Stored data:
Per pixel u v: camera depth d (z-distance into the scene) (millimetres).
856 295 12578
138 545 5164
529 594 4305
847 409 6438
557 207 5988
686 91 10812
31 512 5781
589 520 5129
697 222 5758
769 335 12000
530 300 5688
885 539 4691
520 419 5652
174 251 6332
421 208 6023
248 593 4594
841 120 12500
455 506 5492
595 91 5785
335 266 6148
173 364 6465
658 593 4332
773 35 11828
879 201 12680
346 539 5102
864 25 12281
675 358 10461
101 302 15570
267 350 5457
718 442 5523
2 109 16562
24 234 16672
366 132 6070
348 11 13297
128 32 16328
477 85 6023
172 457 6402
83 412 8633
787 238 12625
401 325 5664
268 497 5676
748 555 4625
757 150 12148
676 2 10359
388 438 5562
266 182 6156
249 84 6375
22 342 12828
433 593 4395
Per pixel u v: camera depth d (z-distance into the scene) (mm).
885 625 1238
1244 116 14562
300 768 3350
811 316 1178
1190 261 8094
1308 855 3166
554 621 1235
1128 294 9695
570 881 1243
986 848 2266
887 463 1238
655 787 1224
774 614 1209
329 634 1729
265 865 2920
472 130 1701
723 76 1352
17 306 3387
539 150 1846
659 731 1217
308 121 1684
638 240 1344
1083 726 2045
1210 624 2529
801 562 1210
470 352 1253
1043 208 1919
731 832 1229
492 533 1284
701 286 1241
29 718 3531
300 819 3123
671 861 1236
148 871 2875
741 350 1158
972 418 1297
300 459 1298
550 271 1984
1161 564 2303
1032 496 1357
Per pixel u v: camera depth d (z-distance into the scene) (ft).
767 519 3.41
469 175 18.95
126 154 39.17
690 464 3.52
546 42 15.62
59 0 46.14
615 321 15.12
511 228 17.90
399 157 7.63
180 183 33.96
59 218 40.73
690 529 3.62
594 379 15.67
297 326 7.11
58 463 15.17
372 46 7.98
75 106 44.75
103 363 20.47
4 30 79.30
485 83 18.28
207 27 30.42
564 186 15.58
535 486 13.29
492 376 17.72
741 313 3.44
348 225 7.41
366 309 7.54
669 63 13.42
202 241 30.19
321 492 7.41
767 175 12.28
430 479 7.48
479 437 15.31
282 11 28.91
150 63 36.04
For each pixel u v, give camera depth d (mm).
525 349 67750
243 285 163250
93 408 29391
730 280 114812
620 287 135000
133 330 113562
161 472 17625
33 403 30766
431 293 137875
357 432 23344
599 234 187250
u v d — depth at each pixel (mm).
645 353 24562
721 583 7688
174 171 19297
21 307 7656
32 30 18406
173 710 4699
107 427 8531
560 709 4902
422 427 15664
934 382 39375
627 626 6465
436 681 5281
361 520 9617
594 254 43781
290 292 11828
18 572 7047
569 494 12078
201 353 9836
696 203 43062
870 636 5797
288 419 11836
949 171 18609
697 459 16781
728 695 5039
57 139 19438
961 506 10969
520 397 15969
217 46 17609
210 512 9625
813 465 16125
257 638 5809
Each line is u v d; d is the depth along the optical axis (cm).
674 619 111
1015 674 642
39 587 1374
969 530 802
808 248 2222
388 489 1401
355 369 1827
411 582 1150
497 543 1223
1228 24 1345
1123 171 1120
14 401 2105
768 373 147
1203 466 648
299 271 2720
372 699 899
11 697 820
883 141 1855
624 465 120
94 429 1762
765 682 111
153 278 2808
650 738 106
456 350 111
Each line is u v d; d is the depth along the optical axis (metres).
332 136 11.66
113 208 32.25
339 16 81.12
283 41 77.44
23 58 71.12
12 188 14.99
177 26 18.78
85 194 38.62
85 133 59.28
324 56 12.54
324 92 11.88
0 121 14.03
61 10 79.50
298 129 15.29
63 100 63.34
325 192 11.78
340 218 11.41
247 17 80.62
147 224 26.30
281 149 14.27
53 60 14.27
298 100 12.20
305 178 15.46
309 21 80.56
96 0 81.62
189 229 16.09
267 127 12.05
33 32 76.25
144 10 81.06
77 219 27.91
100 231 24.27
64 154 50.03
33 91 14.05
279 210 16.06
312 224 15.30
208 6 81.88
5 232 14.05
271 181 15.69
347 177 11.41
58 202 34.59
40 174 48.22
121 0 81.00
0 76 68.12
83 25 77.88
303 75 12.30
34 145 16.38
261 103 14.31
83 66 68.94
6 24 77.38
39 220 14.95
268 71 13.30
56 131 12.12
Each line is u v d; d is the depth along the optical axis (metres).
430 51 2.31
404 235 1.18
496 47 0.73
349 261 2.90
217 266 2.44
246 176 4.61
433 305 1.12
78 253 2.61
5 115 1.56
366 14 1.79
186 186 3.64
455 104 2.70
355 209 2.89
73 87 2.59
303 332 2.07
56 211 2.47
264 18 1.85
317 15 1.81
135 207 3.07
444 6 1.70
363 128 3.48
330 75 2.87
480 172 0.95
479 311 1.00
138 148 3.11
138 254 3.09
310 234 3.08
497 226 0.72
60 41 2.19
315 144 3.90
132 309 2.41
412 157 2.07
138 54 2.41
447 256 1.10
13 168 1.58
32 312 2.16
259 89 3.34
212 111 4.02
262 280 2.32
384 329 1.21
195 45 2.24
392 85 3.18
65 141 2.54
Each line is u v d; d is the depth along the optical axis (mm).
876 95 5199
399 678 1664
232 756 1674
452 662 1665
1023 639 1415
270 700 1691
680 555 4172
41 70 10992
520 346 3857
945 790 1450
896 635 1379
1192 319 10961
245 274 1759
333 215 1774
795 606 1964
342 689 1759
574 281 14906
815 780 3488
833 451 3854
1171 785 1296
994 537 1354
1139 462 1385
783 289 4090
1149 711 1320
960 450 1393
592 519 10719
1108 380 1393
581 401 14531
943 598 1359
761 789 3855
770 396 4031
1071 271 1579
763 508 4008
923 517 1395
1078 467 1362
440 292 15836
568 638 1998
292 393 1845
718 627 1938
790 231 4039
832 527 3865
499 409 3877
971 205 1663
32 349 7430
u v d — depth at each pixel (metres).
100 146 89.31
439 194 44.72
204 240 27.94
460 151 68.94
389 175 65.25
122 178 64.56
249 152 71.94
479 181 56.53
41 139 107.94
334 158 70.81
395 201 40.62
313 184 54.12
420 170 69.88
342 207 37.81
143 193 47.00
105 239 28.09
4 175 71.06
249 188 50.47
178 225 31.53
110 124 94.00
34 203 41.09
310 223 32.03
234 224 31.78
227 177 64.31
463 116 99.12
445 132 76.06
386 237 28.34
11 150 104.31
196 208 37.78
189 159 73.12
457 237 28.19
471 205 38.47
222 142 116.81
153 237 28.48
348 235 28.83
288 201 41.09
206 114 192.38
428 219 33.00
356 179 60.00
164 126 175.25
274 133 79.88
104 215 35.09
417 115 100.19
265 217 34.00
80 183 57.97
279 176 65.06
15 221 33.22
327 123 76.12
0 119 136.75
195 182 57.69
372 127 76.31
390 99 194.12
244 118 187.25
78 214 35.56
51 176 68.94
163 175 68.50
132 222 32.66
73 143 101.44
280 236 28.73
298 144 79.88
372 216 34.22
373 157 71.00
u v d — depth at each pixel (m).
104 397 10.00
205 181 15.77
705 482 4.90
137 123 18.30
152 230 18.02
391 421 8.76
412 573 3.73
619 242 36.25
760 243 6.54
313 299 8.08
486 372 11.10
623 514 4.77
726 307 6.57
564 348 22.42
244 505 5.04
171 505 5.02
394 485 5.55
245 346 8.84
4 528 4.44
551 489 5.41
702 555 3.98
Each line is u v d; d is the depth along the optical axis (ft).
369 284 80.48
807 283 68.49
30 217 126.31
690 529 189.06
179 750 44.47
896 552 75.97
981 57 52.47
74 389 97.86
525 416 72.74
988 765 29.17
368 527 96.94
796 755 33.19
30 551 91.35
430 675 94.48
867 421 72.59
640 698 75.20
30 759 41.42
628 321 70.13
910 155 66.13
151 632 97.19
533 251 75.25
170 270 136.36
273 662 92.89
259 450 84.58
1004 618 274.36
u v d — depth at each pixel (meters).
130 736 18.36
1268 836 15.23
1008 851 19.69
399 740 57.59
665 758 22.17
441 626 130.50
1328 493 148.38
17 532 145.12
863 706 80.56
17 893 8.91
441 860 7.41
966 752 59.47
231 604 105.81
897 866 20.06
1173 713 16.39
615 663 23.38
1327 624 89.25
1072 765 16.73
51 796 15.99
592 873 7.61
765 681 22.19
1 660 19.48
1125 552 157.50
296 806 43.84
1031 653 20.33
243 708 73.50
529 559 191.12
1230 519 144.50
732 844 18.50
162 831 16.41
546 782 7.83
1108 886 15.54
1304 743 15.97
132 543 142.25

WHAT IS NEEDED: What you return should be exactly the lines above, starting at the one with "312 224 15.30" and ending at the one with "945 790 1450", and nothing else.

TASK OUTPUT:
312 224 15.30
208 6 81.88
5 232 14.05
271 181 15.69
347 177 11.41
58 202 34.59
40 174 48.22
121 0 81.00
0 76 68.12
83 25 77.88
303 75 12.30
34 145 16.38
261 103 14.31
83 66 68.94
6 24 77.38
39 220 14.95
268 71 13.30
56 131 12.12
Each line is u v d; d is the depth along the optical axis (metres).
430 51 2.31
404 235 1.18
496 47 0.73
349 261 2.90
217 266 2.44
246 176 4.61
433 305 1.12
78 253 2.61
5 115 1.56
366 14 1.79
186 186 3.64
455 104 2.70
355 209 2.89
73 87 2.59
303 332 2.07
56 211 2.47
264 18 1.85
317 15 1.81
135 207 3.07
444 6 1.70
363 128 3.48
330 75 2.87
480 172 0.95
479 311 1.00
138 148 3.11
138 254 3.09
310 234 3.08
497 226 0.72
60 41 2.19
315 144 3.90
132 309 2.41
412 157 2.07
138 54 2.41
447 256 1.10
13 168 1.58
32 312 2.16
259 89 3.34
212 111 4.02
262 280 2.32
384 329 1.21
195 45 2.24
392 85 3.18
65 141 2.54
Each line is u v d; d is the depth along the optical axis (mm).
876 95 5199
399 678 1664
232 756 1674
452 662 1665
1023 639 1415
270 700 1691
680 555 4172
41 70 10992
520 346 3857
945 790 1450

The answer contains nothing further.